While I’d love to take all the credit for this dish, its inspiration comes from a recent night out. Reading recipes and trying new dishes at restaurants often serves to inspire the twists and turns I might take with a favored ingredient and a tried and true approach. This particular dish is a perfect example of doing just that... playing off the components of a salad enjoyed with our Seattleite daughter at Bar Cotto, one eatery among the several in Ethan Stowell’s culinary ménage; this one in Capitol Hill.
I happen to love farro for its nutty flavor and pleasing bite. (Plus it’s incredibly agreeable to a variety of flavors so it plates really nicely with a host of different characters.) While I traditionally take it down a more savory path, its pairing with acorn squash on the Bar Cotto menu was the selling point for our daughter… and it did not disappoint. As such, I committed the key ingredients… farro, acorn squash, green apple and pecans… to memory knowing that this dish would likely become a keeper.

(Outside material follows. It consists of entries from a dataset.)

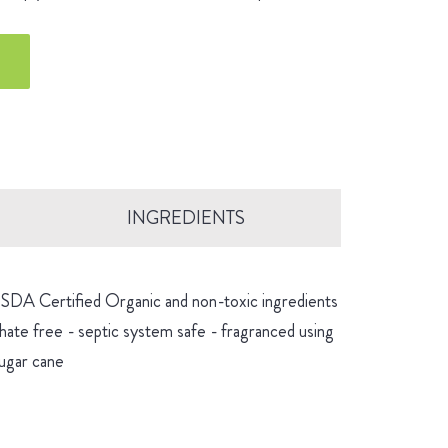
INGREDIENTS
 USDA Certified Organic and non-toxic ingredients
hate free - septic system safe - fragranced using
sugar cane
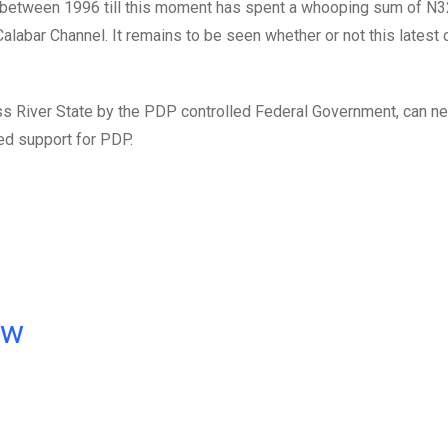
a between 1996 till this moment has spent a whooping sum of N3
alabar Channel. It remains to be seen whether or not this latest 
ross River State by the PDP controlled Federal Government, can n
ed support for PDP.
ow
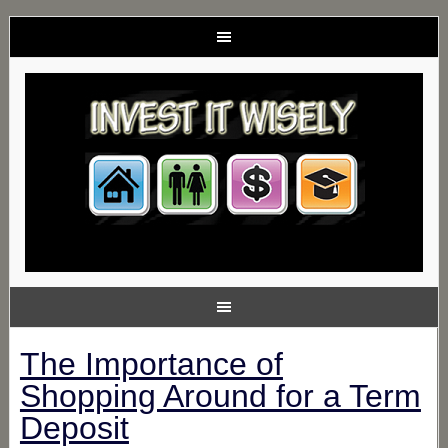
The Importance of
Shopping Around for a Term
Deposit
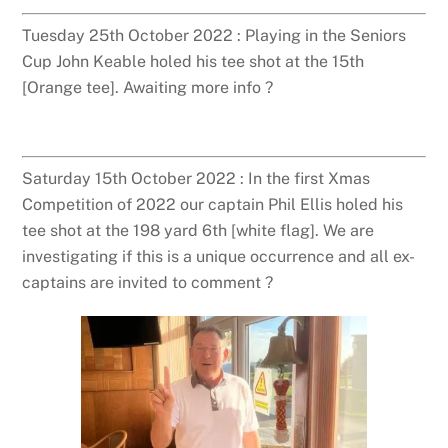
Tuesday 25th October 2022 : Playing in the Seniors
Cup John Keable holed his tee shot at the 15th
[Orange tee]. Awaiting more info ?
Saturday 15th October 2022 : In the first Xmas
Competition of 2022 our captain Phil Ellis holed his
tee shot at the 198 yard 6th [white flag]. We are
investigating if this is a unique occurrence and all ex-
captains are invited to comment ?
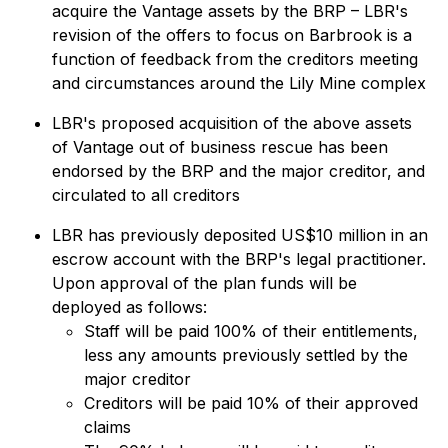
acquire the Vantage assets by the BRP – LBR's
revision of the offers to focus on Barbrook is a
function of feedback from the creditors meeting
and circumstances around the Lily Mine complex
LBR's proposed acquisition of the above assets
of Vantage out of business rescue has been
endorsed by the BRP and the major creditor, and
circulated to all creditors
LBR has previously deposited US$10 million in an
escrow account with the BRP's legal practitioner.
Upon approval of the plan funds will be
deployed as follows:
Staff will be paid 100% of their entitlements,
less any amounts previously settled by the
major creditor
Creditors will be paid 10% of their approved
claims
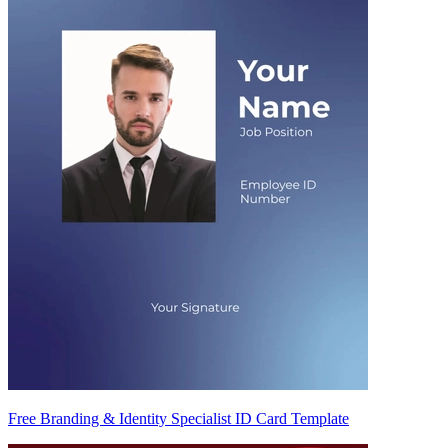
Free Branding & Identity Specialist ID Card Template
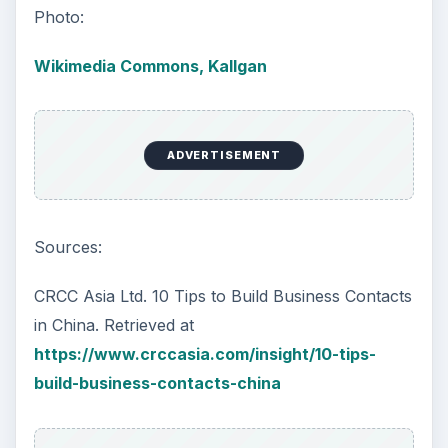
Photo:
Wikimedia Commons, Kallgan
ADVERTISEMENT
Sources:
CRCC Asia Ltd. 10 Tips to Build Business Contacts
in China. Retrieved at
https://www.crccasia.com/insight/10-tips-
build-business-contacts-china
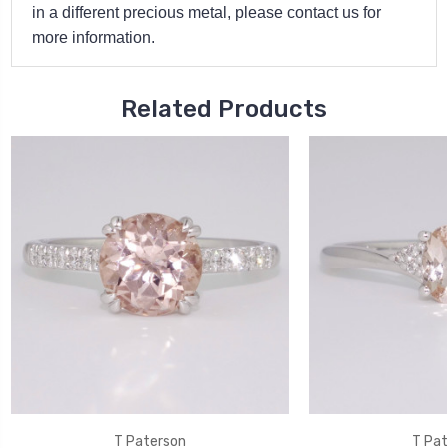
in a different precious metal, please contact us for
more information.
Related Products
T Paterson
T Pat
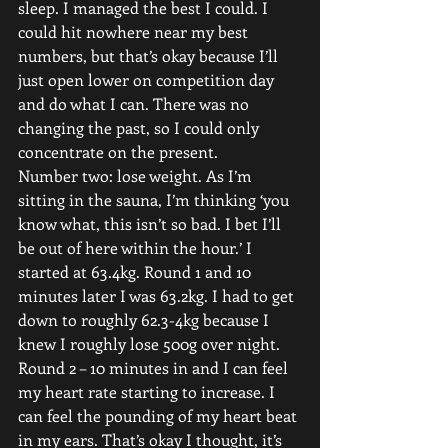
sleep. I managed the best I could. I 
could hit nowhere near my best 
numbers, but that’s okay because I’ll 
just open lower on competition day 
and do what I can. There was no 
changing the past, so I could only 
concentrate on the present.
Number two: lose weight. As I’m 
sitting in the sauna, I’m thinking ‘you 
know what, this isn’t so bad. I bet I’ll 
be out of here within the hour.’ I 
started at 63.4kg. Round 1 and 10 
minutes later I was 63.2kg. I had to get 
down to roughly 62.3-4kg because I 
knew I roughly lose 500g over night. 
Round 2 – 10 minutes in and I can feel 
my heart rate starting to increase. I 
can feel the pounding of my heart beat 
in my ears. That’s okay I thought, it’s 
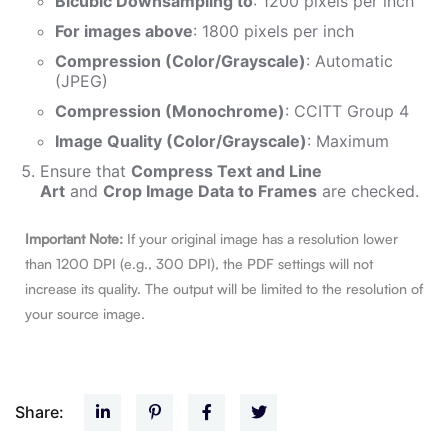
Bicubic Downsampling to
: 1200 pixels per inch
For images above
: 1800 pixels per inch
Compression (Color/Grayscale)
: Automatic
(JPEG)
Compression (Monochrome)
: CCITT Group 4
Image Quality (Color/Grayscale)
: Maximum
Ensure that
Compress Text and Line
Art
and
Crop Image Data to Frames
are checked.
Important Note:
If your original image has a resolution lower
than 1200 DPI (e.g., 300 DPI), the PDF settings will not
increase its quality. The output will be limited to the resolution of
your source image.
Share:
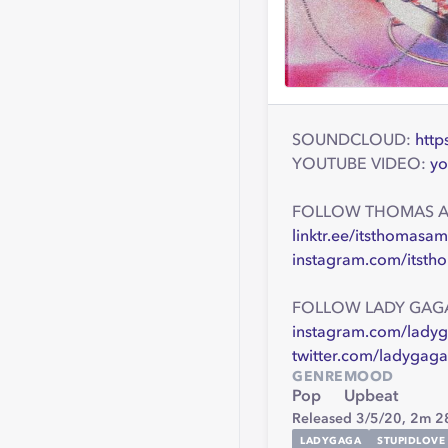
SOUNDCLOUD:
http
YOUTUBE VIDEO:
yo
FOLLOW THOMAS 
linktr.ee/itsthomasa
instagram.com/itst
FOLLOW LADY GAG
instagram.com/lady
twitter.com/ladygaga
GENRE
MOOD
Pop
Upbeat
Released 3/5/20,
2m 2
LADYGAGA
STUPIDLOVE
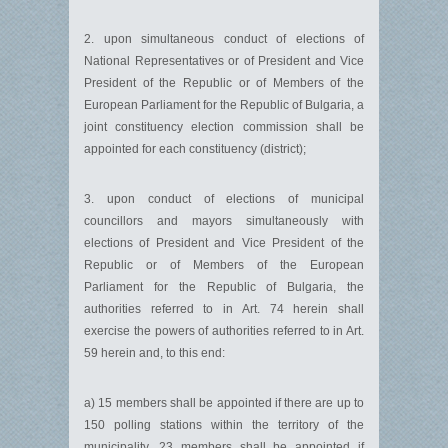
2. upon simultaneous conduct of elections of
National Representatives or of President and Vice
President of the Republic or of Members of the
European Parliament for the Republic of Bulgaria, a
joint constituency election commission shall be
appointed for each constituency (district);
3. upon conduct of elections of municipal
councillors and mayors simultaneously with
elections of President and Vice President of the
Republic or of Members of the European
Parliament for the Republic of Bulgaria, the
authorities referred to in Art. 74 herein shall
exercise the powers of authorities referred to in Art.
59 herein and, to this end:
a) 15 members shall be appointed if there are up to
150 polling stations within the territory of the
municipality, 23 members shall be appointed if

My version includes arugula as I think this nutty little green gives a welcoming freshness to the warm and comforting notes that stand out in this salad. And, if you’re thinking of this as a main course option, I think the arugula lends a more developed composition. The acorn squash, roasted in my version, is subtly sweet. And… when mixed with still-warm farro it beautifully softens, lacing a whisper of sweet flavor throughout the salad. This subtle sweetness is more than pleasingly enhanced by a generous sprinkle of sugar-maple pecan halves and an awakening pop of sliced green onion… a needed bite of yang to this salad’s comforting yen. And then, of course, there’s the fresh apple… a bright Granny Smith in my take. Bits of little matchstick cuts of apple lend a crisp, fresh component that marches along the same brightening path as the arugula and green onion in balancing the more subtle tones of the farro and squash. I truly don’t remember if there was a dressing on the Bar Cotto version but upon tasting my own rendition I believed it needed just a tad and the orange-maple-balsamic vinaigrette I whisked together does it perfect justice.
Though I don’t pretend to be well versed in vegan fare, I believe that with attentive sourcing (pure maple syrup and brown sugar that’s not laced with lard… surprising, but apparently possible), it would be a great vegan option. In this particular plating, we coupled it with a simply sautéed salmon. So good! I won’t change a thing.